A number of restaurants in the east Phoenix neighborhood have been forced to shut their doors due to positive coronavirus tests. The Porch, Zipps Sports Grill, and Hash Kitchen have all closed indefinitely. Chelsea’s Kitchen was closed temporarily, while Essence Bakery is closed till July 1 after it was reported a family member of one of the staff tested positive.
Zipps has 14 locations in the Valley, and positive cases have been reported at three of them. The bulk of those positive tests came from employees at the Arcadia location, where at least five tested positive, but the company was informed Wednesday of a case each at the Hayden and Park Central locations, according to Tiffany Doby, marketing and public relations director for the bar and grill chain. Upon reopening in May, Zipps did not require employees to wear masks or gloves while on the job.
She says reopening the affected restaurants will be contingent on negative test results and having enough healthy staff members on hand to cover shifts.
Moving forward, Zipps will continue to enforce sanitation guidelines, social distancing, limited guest capacity, and employee wellness screenings prior to each shift. Starting June 19, all employees will now be required to wear masks.

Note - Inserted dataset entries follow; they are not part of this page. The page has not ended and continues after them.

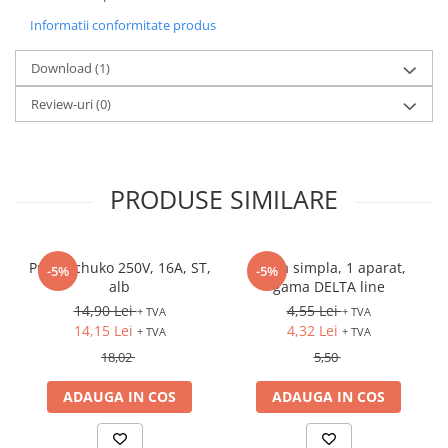
Informatii conformitate produs
Download (1)
Review-uri
(0)
PRODUSE SIMILARE
Priza Schuko 250V, 16A, ST,
Rama simpla, 1 aparat,
-5%
-5%
alb
gama DELTA line
14,90 Lei
4,55 Lei
+ TVA
+ TVA
14,15 Lei
4,32 Lei
+ TVA
+ TVA
18,02
5,50
ADAUGA IN COS
ADAUGA IN COS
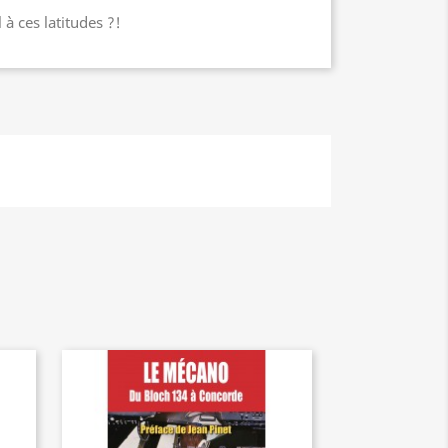
à ces latitudes ?!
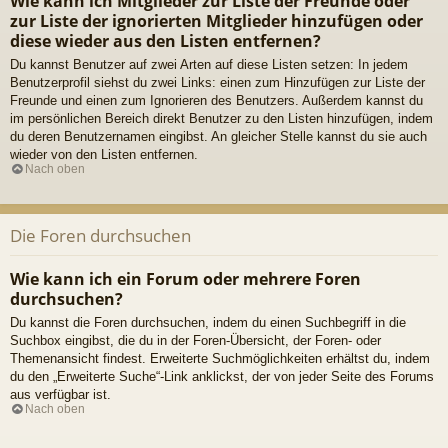
Wie kann ich Mitglieder zur Liste der Freunde oder
zur Liste der ignorierten Mitglieder hinzufügen oder
diese wieder aus den Listen entfernen?
Du kannst Benutzer auf zwei Arten auf diese Listen setzen: In jedem
Benutzerprofil siehst du zwei Links: einen zum Hinzufügen zur Liste der
Freunde und einen zum Ignorieren des Benutzers. Außerdem kannst du
im persönlichen Bereich direkt Benutzer zu den Listen hinzufügen, indem
du deren Benutzernamen eingibst. An gleicher Stelle kannst du sie auch
wieder von den Listen entfernen.
Nach oben
Die Foren durchsuchen
Wie kann ich ein Forum oder mehrere Foren
durchsuchen?
Du kannst die Foren durchsuchen, indem du einen Suchbegriff in die
Suchbox eingibst, die du in der Foren-Übersicht, der Foren- oder
Themenansicht findest. Erweiterte Suchmöglichkeiten erhältst du, indem
du den „Erweiterte Suche“-Link anklickst, der von jeder Seite des Forums
aus verfügbar ist.
Nach oben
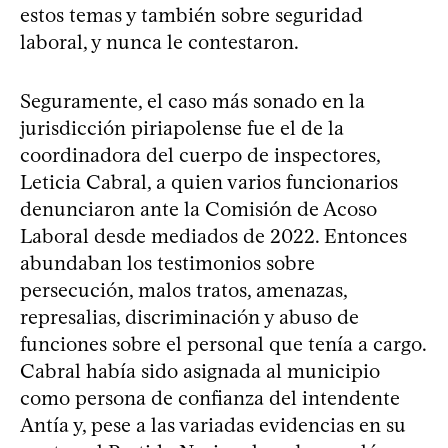
estos temas y también sobre seguridad
laboral, y nunca le contestaron.
Seguramente, el caso más sonado en la
jurisdicción piriapolense fue el de la
coordinadora del cuerpo de inspectores,
Leticia Cabral, a quien varios funcionarios
denunciaron ante la Comisión de Acoso
Laboral desde mediados de 2022. Entonces
abundaban los testimonios sobre
persecución, malos tratos, amenazas,
represalias, discriminación y abuso de
funciones sobre el personal que tenía a cargo.
Cabral había sido asignada al municipio
como persona de confianza del intendente
Antía y, pese a las variadas evidencias en su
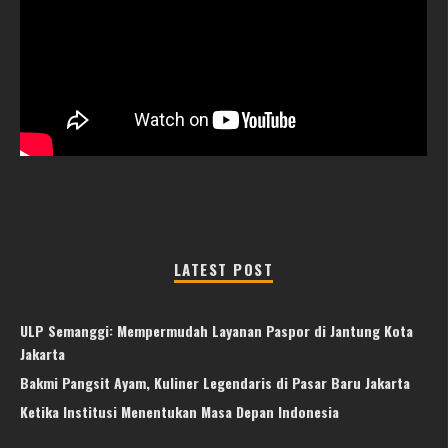
LATEST POST
ULP Semanggi: Mempermudah Layanan Paspor di Jantung Kota
Jakarta
Bakmi Pangsit Ayam, Kuliner Legendaris di Pasar Baru Jakarta
Ketika Institusi Menentukan Masa Depan Indonesia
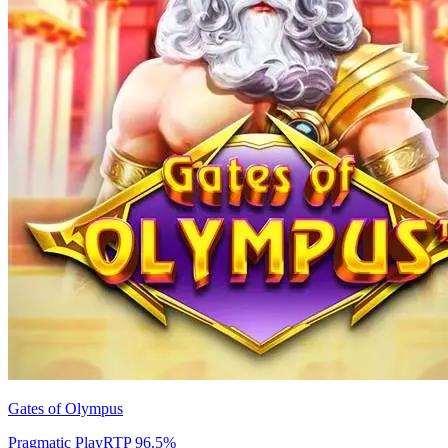
Gates of Olympus
Pragmatic Play
RTP
96.5
%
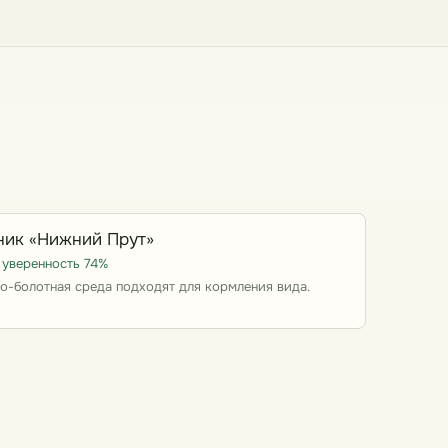
ник «Нижний Прут»
· уверенность 74%
о-болотная среда подходят для кормления вида.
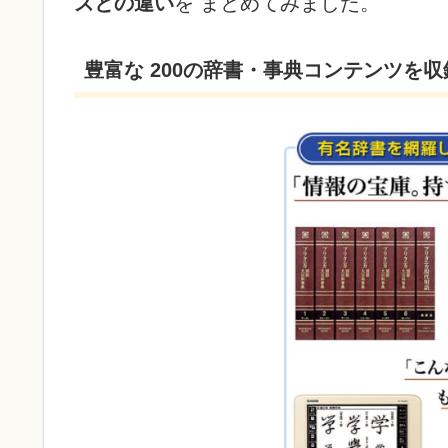
ズとの違い
を まとめてみました。
豊富な 200の辞書・事典コンテンツを収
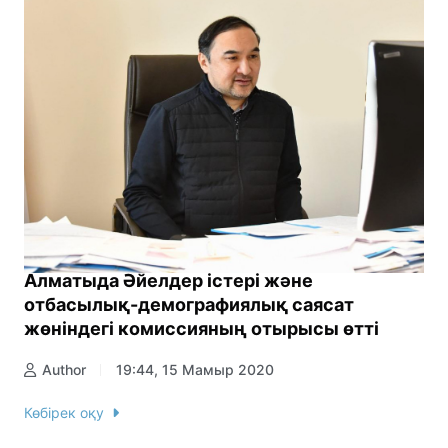
Алматыда Әйелдер істері және
отбасылық-демографиялық саясат
жөніндегі комиссияның отырысы өтті
Author
19:44, 15 Мамыр 2020
Көбірек оқу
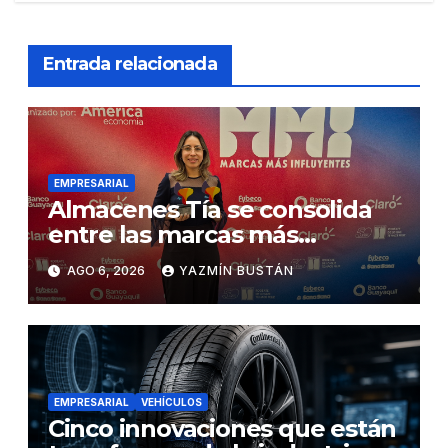
Entrada relacionada
EMPRESARIAL
Almacenes Tía se consolida
entre las marcas más
influyentes del Ecuador
AGO 6, 2026
YAZMÍN BUSTÁN
EMPRESARIAL
VEHÍCULOS
Cinco innovaciones que están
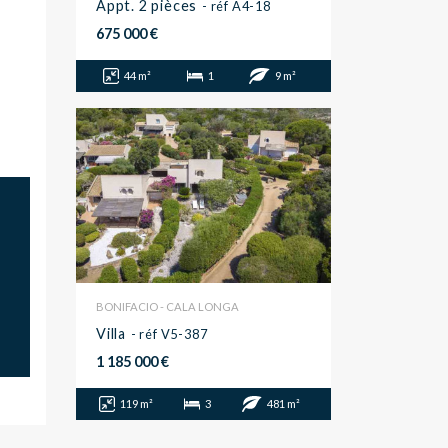
Appt. 2 pièces
- réf A4-18
675 000 €
44 m²
1
9 m²
BONIFACIO - CALA LONGA
Villa
- réf V5-387
1 185 000 €
119 m²
3
481 m²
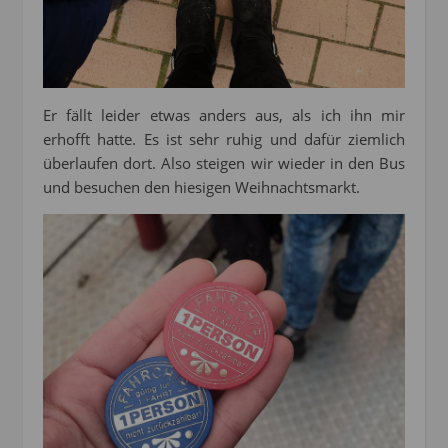
Er fällt leider etwas anders aus, als ich ihn mir
erhofft hatte. Es ist sehr ruhig und dafür ziemlich
überlaufen dort. Also steigen wir wieder in den Bus
und besuchen den hiesigen Weihnachtsmarkt.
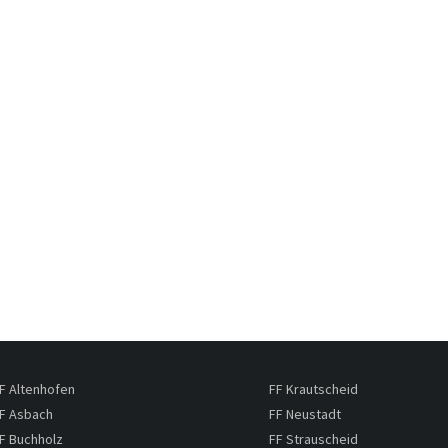
F Altenhofen
FF Krautscheid
F Asbach
FF Neustadt
F Buchholz
FF Strauscheid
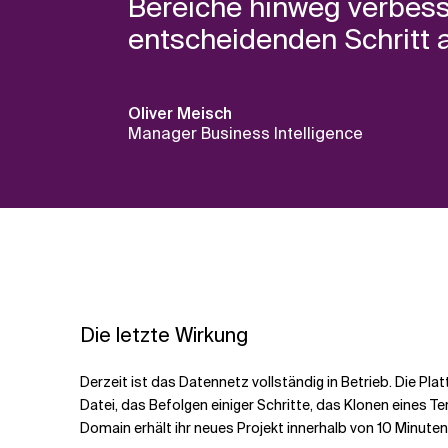
Bereiche hinweg verbess
entscheidenden Schritt 
Oliver Meisch
Manager Business Intelligence
Die letzte Wirkung
Derzeit ist das Datennetz vollständig in Betrieb. Die P
Datei, das Befolgen einiger Schritte, das Klonen eines
Domain erhält ihr neues Projekt innerhalb von 10 Minuten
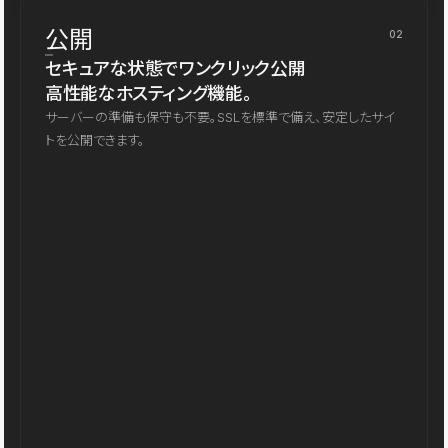
公開
02
セキュアな状態でワンクリック公開
高性能なホスティング機能。
サーバーの準備も保守も不要。SSLを標準で備え、安定したサイ
トを公開できます。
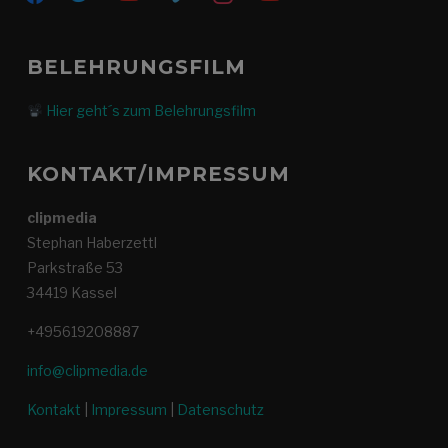
BELEHRUNGSFILM
Hier geht´s zum Belehrungsfilm
KONTAKT/IMPRESSUM
clipmedia
Stephan Haberzettl
Parkstraße 53
34419 Kassel
+495619208887
info@clipmedia.de
Kontakt
|
Impressum
|
Datenschutz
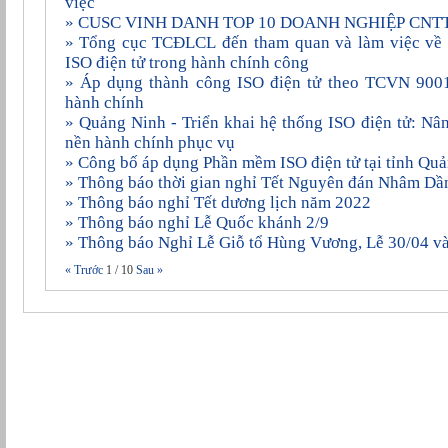
việc
» CUSC VINH DANH TOP 10 DOANH NGHIỆP CNT
» Tổng cục TCĐLCL đến tham quan và làm việc về việc áp dụng phần mềm
ISO điện tử trong hành chính công
» Áp dụng thành công ISO điện tử theo TCVN 9001:2015 vào 227 cơ quan
hành chính
» Quảng Ninh - Triển khai hệ thống ISO điện tử: Nâng cao hiệu lực, hiệu quả
nền hành chính phục vụ
» Công bố áp dụng Phần mềm ISO điện tử tại tỉnh Qu
» Thông báo thời gian nghỉ Tết Nguyên đán Nhâm D
» Thông báo nghỉ Tết dương lịch năm 2022
» Thông báo nghỉ Lễ Quốc khánh 2/9
» Thông báo Nghỉ Lễ Giỗ tổ Hùng Vương, Lễ 30/04 v
« Trước
1
/
10
Sau »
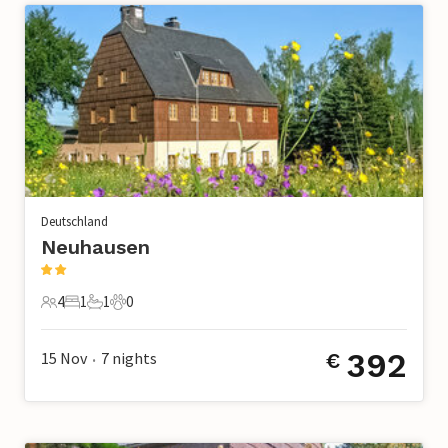
Deutschland
Neuhausen
4
1
1
0
4 Gäste
1 Schlafzimmer
1 Badezimmer
0 Haustiere
392
15 Nov
7
nights
€
•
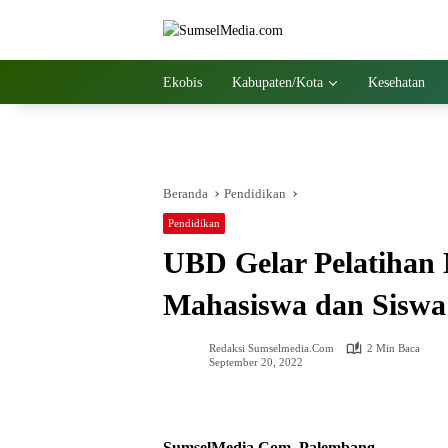
Langsung
ke
konten
Ekobis
Kabupaten/Kota
Kesehatan
Beranda
Pendidikan
Pendidikan
UBD Gelar Pelatihan
Mahasiswa dan Sisw
Redaksi Sumselmedia.com
2 Min Baca
September 20, 2022
SumselMedia.Com, Palembang-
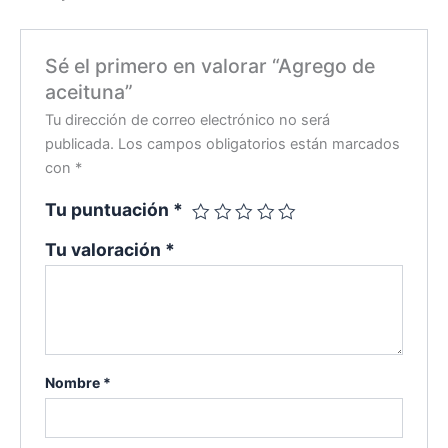
Sé el primero en valorar “Agrego de
aceituna”
Tu dirección de correo electrónico no será
publicada.
Los campos obligatorios están marcados
con
*
Tu puntuación
*
Tu valoración
*
Nombre
*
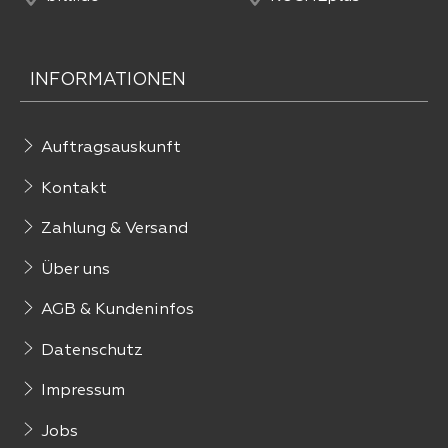
INFORMATIONEN
Auftragsauskunft
Kontakt
Zahlung & Versand
Über uns
AGB & Kundeninfos
Datenschutz
Impressum
Jobs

“We are in uncharted waters with COVID-19,” Doby concedes. “Things are changing so rapidly and, like everyone else, we are learning the best way to navigate through this crisis and respond appropriately.”
LGO Hospitality, the parent group of Chelsea’s Kitchen, also announced this week that guests will be required to wear masks in their establishments unless seated at a table. The new policy will stay in place for the foreseeable future.
The policy change comes days after Chelsea’s Kitchen closed its dining room, though the restaurant remained open for takeout and delivery. The dining area is now back open.
“Chelsea’s Kitchen has recently learned that a person close to the restaurant has tested positive for COVID-19,” Deirdre James, the regional sales and director of marketing for LGO Hospitality, tells Phoenix New Times. “Out of an abundance of caution, we have closed the restaurant for dine in service.”
La Grande Orange Grocery & Pizzeria.
Other Arcadia restaurants are taking notice of the surging cases and enacting preventative measures before COVID-19 reaches their doors.
Upward Projects, which operates Postino Wine Cafe and Joyride Taco House, among others, also released information on how they’re combating the rapid spread of COVID-19 in Arizona. The group has not announced any cases in its restaurants as of yet.
“While closure is an important arrow in our quiver, closure is not where the action stops,” reads a press release from the company. “It is critical to immediately quarantine the individuals who have had exposure, to sanitize the restaurant and, if necessary, restaff the restaurant with unaffected team members according to guidelines set by the CDC.”
Upward Projects says its eateries will remain open if those goals can be achieved, but is not opposed to closing if they aren’t possible at this juncture.
The company executed mass testing among employees across all locations this past weekend and aims to open again on June 18 if all tests are negative. Testing will be done once a week moving forward. Hash Kitchen will also spray a ‘virus vaporizer’ from a third-party company called Enviro-Master once a week to sanitize each restaurant thoroughly.
Hash Kitchen spokesperson Erica Knight says the goal is to have these practices in place so they can reopen without having to close again. Mass testing and weekly sanitation sprays are an extra cost the company is willing to shoulder because “public safety is number one.”
“As we learn and figure out what to do and we can do, we’re evolving every single day in our protective measures and our safety measures and will continue to do so,” Knight says. “Cost and all of that is not going to prevent [Hash Kitchen] from getting all of these things to keep everybody safe.”
Hash Kitchen did not stay open for takeout during the mandatory shut-down, meaning it's taken an extra financial hit closing again so soon after reopening, she says.
Knight hypothesizes that since Arcadia is home to mostly younger, healthy families, they might be less concerned about a virus that seems to most harshly impact older people. But while Arcadia seems to be a new hot spot, the virus is spreading rapidly throughout the city and state, and Hash Kitchen wants to be prepared to combat this.
“We’re going to do everything that we possibly can and that we know of that’s out there to prevent the spread and prevent anybody from getting sick,” Knight says. “If it’s out there, we’ll do it.”
Editor’s note: This article was updated from its original version.